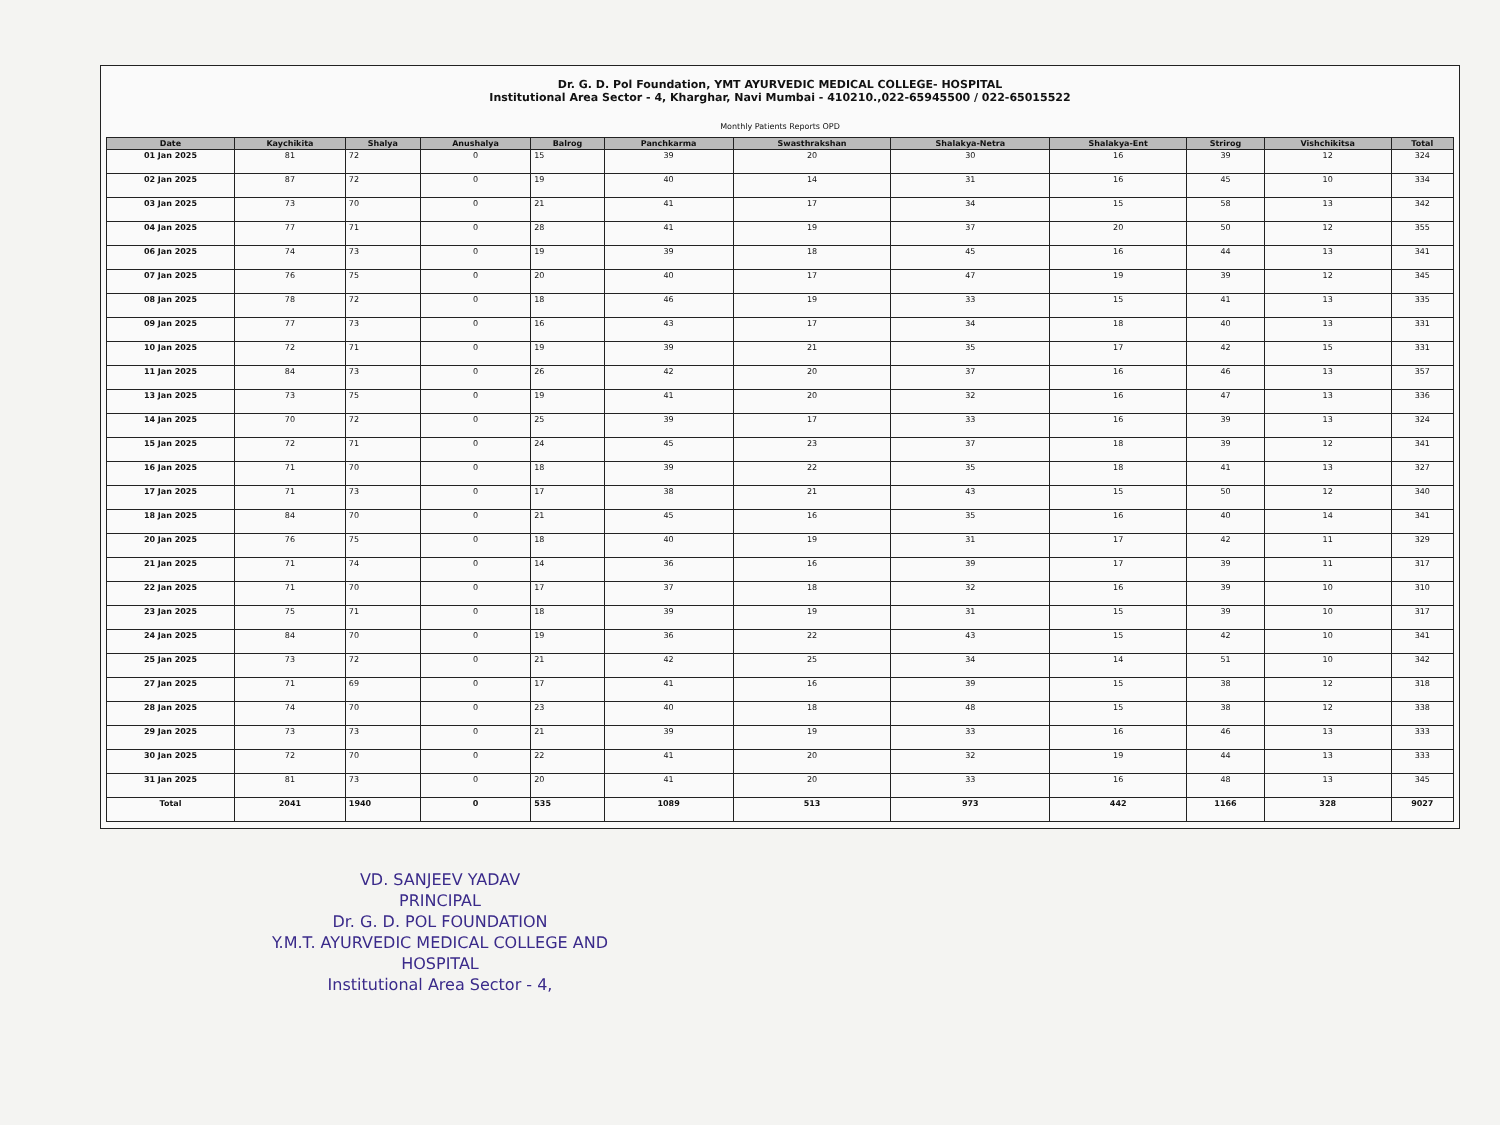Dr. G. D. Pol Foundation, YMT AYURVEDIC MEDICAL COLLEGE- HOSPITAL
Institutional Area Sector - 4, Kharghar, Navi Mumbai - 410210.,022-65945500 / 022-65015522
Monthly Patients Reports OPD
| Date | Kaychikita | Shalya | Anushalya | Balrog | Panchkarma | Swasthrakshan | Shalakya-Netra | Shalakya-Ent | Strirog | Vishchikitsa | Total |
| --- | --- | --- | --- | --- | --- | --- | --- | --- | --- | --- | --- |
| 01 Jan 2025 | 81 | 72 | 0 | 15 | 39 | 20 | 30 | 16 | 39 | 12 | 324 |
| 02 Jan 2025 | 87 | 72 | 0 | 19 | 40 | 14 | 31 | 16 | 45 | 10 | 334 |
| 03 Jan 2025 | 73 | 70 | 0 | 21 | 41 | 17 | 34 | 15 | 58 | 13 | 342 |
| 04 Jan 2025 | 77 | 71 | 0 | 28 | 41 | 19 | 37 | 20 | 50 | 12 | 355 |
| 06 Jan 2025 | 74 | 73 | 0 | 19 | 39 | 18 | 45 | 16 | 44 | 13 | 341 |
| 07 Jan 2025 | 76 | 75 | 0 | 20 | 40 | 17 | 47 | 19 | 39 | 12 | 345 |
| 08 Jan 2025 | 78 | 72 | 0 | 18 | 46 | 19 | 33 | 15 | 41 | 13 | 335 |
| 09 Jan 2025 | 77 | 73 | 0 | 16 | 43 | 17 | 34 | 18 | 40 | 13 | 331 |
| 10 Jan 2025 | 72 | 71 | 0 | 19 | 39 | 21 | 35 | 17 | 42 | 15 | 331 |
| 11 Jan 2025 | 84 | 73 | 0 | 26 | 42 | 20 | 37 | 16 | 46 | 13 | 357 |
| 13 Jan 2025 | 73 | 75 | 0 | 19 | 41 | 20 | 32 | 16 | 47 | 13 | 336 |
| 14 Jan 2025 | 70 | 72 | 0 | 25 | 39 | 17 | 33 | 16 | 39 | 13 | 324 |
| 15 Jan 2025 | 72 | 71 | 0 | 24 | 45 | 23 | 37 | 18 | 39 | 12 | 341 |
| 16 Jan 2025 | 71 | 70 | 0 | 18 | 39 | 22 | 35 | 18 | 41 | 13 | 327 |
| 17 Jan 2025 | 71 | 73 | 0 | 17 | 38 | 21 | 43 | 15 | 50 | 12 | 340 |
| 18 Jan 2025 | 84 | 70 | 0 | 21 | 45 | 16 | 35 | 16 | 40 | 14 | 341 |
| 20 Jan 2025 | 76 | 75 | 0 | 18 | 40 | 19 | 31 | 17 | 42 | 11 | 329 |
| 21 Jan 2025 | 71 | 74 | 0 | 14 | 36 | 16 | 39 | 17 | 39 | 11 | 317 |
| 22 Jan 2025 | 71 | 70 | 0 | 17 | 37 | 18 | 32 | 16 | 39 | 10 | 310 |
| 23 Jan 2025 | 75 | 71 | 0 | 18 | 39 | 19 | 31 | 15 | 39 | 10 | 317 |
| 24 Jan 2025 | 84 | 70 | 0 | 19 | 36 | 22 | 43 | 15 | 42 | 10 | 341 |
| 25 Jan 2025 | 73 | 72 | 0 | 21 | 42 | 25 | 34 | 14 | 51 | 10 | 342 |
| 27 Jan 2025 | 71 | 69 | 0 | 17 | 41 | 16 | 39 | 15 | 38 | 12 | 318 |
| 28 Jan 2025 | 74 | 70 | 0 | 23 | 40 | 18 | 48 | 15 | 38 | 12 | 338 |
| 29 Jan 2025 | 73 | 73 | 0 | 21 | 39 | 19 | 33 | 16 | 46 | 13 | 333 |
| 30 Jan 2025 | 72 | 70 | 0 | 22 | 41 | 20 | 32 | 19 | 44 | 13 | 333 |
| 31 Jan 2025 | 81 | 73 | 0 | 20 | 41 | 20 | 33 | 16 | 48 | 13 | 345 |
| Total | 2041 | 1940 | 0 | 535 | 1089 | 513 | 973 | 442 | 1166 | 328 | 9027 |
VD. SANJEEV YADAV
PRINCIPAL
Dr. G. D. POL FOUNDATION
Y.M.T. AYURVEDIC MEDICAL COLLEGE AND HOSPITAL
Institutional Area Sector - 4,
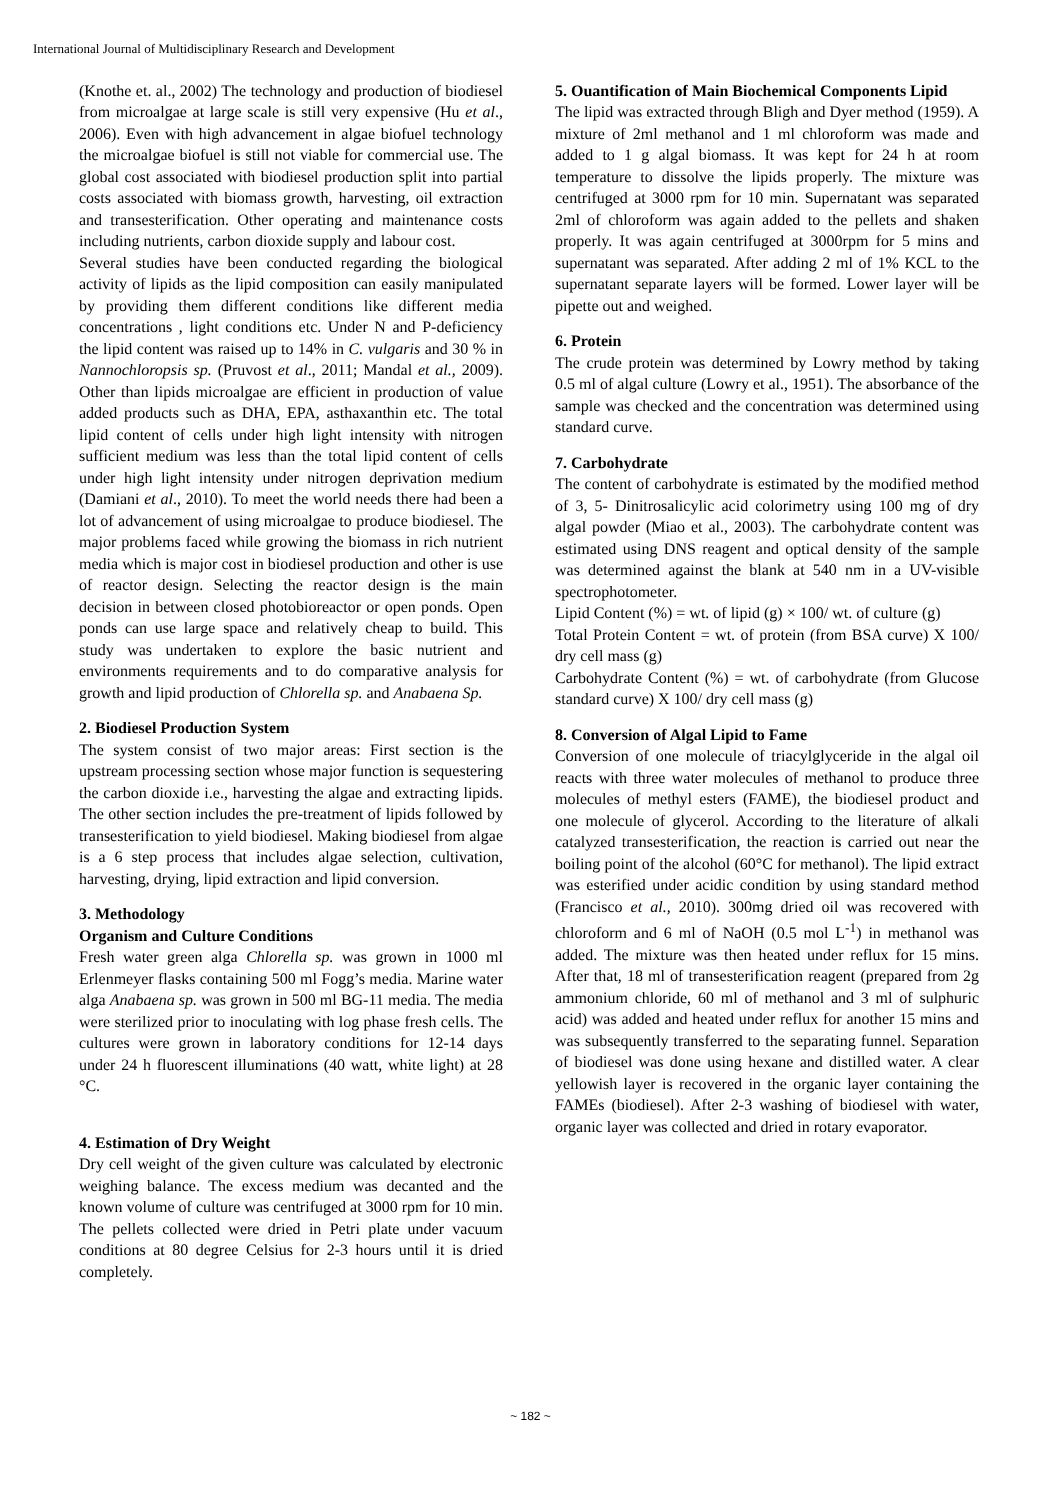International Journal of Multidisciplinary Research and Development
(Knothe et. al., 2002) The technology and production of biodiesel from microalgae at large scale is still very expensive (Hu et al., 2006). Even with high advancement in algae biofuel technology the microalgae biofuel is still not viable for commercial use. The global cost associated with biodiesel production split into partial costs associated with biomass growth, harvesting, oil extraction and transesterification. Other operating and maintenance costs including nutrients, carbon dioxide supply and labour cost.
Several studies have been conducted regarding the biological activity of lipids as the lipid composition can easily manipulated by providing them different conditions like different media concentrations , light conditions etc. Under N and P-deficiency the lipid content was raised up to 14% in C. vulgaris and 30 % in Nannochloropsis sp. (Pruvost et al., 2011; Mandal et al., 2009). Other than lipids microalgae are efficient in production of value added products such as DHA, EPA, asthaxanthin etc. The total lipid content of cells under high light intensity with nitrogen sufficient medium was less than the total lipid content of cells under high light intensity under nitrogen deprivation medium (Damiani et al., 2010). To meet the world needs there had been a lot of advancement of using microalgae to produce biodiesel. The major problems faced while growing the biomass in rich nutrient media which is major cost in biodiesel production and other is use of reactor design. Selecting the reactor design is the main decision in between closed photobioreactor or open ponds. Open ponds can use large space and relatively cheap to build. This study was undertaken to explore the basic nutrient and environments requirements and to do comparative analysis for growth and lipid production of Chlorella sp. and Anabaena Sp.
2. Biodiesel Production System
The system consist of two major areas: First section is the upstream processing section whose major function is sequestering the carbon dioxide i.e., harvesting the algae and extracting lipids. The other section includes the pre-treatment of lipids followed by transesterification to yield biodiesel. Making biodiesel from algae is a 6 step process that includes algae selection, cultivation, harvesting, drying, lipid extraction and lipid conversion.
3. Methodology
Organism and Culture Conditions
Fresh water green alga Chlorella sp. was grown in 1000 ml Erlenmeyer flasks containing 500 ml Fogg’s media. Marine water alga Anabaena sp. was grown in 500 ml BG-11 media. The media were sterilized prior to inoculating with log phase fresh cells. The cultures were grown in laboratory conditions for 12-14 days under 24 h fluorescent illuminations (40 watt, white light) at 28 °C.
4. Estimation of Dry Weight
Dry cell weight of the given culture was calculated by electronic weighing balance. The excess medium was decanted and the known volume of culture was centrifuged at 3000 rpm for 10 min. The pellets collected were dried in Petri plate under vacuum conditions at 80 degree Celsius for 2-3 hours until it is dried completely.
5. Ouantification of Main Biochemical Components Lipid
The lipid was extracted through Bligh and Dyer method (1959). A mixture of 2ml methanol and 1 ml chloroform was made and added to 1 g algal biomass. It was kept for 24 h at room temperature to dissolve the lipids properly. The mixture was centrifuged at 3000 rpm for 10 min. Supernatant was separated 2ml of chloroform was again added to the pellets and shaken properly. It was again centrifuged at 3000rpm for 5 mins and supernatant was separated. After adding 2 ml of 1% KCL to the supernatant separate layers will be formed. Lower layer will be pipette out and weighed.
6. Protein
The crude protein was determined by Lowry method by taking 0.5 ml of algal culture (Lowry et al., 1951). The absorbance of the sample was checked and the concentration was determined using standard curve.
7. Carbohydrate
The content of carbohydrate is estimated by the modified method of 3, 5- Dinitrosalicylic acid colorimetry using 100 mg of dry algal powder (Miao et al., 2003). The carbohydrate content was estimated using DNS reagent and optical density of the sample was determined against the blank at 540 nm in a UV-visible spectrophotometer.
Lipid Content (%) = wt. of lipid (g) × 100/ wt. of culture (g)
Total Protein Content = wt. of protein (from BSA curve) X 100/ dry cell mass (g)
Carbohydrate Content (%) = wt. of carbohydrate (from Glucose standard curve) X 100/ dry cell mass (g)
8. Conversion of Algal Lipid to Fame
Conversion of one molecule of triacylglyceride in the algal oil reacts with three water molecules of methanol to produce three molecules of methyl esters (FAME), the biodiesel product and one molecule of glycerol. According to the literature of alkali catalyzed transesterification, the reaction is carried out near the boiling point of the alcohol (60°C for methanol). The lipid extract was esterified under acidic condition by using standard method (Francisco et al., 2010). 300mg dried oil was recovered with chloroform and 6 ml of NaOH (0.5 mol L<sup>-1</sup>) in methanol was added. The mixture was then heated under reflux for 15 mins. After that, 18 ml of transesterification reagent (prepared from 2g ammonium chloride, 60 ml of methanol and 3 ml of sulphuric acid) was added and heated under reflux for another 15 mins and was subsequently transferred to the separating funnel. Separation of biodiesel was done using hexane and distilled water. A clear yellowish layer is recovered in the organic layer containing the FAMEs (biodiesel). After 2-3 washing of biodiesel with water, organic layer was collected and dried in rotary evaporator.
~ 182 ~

•••••

§ Exercise aim
Return, word for word, the lines of the data above from the line with "Carbohydrate Content (%)" through the line with "8. Conversion of Algal Lipid to Fame", inclusive.

§ Exercise answer
Carbohydrate Content (%) = wt. of carbohydrate (from Glucose standard curve) X 100/ dry cell mass (g)
8. Conversion of Algal Lipid to Fame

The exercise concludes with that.